'''
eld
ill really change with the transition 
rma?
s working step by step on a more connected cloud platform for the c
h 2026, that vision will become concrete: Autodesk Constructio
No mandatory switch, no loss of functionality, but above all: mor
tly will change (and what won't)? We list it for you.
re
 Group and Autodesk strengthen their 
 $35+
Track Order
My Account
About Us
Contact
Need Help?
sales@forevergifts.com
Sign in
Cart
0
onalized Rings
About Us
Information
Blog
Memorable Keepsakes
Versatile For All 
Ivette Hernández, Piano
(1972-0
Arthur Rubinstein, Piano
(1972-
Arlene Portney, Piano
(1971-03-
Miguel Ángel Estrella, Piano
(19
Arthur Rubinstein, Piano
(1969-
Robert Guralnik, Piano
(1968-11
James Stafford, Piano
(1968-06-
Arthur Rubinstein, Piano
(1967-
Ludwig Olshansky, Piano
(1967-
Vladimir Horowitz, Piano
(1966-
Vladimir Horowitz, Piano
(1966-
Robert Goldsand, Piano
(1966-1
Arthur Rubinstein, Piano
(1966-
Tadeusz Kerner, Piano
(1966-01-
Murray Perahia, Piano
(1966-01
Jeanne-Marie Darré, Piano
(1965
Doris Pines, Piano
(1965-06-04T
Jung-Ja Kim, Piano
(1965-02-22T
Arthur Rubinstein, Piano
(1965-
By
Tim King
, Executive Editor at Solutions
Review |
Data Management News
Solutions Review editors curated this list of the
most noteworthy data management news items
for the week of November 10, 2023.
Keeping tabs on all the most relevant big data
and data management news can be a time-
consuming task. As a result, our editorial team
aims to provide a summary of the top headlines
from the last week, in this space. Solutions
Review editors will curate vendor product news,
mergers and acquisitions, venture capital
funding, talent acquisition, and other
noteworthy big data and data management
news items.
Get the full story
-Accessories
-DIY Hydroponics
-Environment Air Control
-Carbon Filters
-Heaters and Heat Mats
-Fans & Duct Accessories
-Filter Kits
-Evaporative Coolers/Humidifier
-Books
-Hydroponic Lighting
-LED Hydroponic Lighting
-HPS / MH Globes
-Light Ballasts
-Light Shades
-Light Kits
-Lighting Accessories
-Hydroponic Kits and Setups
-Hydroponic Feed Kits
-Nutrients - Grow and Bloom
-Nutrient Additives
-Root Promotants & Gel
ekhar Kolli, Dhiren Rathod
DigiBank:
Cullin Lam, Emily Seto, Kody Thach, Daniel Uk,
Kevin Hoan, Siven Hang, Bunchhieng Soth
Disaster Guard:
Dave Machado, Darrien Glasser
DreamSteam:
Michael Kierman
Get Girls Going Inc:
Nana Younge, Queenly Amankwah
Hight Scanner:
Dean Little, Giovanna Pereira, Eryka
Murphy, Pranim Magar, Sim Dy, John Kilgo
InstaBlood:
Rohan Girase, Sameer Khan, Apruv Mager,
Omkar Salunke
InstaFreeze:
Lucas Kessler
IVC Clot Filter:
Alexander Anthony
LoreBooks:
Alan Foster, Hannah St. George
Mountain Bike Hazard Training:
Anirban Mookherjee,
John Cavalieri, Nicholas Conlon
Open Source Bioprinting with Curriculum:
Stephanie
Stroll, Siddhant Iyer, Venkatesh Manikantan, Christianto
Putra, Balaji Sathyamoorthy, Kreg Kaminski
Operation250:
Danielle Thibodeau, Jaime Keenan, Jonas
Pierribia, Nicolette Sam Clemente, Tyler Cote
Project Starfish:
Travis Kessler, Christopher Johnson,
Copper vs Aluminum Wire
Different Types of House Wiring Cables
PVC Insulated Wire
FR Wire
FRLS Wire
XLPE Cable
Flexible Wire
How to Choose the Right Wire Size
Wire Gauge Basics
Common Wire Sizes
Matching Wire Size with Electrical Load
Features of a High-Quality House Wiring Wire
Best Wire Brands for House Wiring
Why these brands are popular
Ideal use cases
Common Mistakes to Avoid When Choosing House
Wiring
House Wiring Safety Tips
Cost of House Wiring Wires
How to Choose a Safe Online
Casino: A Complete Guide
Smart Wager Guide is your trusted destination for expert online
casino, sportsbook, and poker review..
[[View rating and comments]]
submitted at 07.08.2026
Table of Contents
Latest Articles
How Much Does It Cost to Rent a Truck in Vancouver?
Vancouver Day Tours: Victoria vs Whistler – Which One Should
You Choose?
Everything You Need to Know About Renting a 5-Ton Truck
'''
'''
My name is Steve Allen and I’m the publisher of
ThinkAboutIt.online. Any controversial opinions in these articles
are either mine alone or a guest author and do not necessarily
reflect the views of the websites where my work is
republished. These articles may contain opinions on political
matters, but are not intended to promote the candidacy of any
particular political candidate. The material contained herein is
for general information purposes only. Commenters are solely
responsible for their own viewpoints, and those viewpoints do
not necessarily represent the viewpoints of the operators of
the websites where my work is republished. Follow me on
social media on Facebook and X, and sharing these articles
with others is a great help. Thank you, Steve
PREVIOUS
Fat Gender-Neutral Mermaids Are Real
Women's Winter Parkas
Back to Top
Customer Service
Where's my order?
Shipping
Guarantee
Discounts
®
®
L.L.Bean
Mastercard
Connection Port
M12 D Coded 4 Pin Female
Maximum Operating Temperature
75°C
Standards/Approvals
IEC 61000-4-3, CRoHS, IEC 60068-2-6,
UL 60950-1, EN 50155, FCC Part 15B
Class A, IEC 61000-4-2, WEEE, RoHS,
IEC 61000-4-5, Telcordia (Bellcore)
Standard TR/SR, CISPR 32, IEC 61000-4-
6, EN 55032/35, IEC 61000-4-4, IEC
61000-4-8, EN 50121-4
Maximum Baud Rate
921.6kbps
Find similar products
'''
REQUIRED ACTION: What is the number of lines above that contain the string "items"? Answer with that number only.

RESPONSE AREA: 2